Input data: Begin
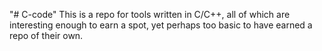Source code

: "# C-code" 
This is a repo for tools written in C/C++, all of which are interesting enough to earn a spot, yet perhaps too basic to have earned a repo of their own.

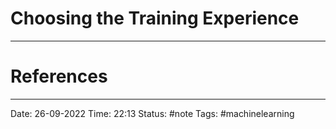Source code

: # Choosing the Training Experience






---
# References


---
Date: 26-09-2022
Time: 22:13
Status: #note
Tags: #machinelearning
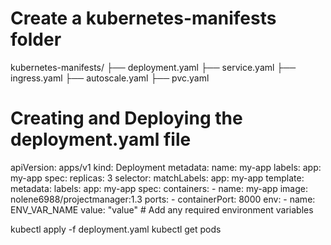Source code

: # Create a kubernetes-manifests folder
kubernetes-manifests/
├── deployment.yaml
├── service.yaml
├── ingress.yaml
├── autoscale.yaml
├── pvc.yaml

# Creating and Deploying the deployment.yaml file
apiVersion: apps/v1
kind: Deployment
metadata:
  name: my-app
  labels:
    app: my-app
spec:
  replicas: 3
  selector:
    matchLabels:
      app: my-app
  template:
    metadata:
      labels:
        app: my-app
    spec:
      containers:
      - name: my-app
        image: nolene6988/projectmanager:1.3
        ports:
        - containerPort: 8000
        env:
        - name: ENV_VAR_NAME
          value: "value"  # Add any required environment variables

kubectl apply -f deployment.yaml
kubectl get pods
Input data: End
● Try it:
Pull out every line above that holds the word "kubectl".

● Answer:
kubectl apply -f deployment.yaml
kubectl get pods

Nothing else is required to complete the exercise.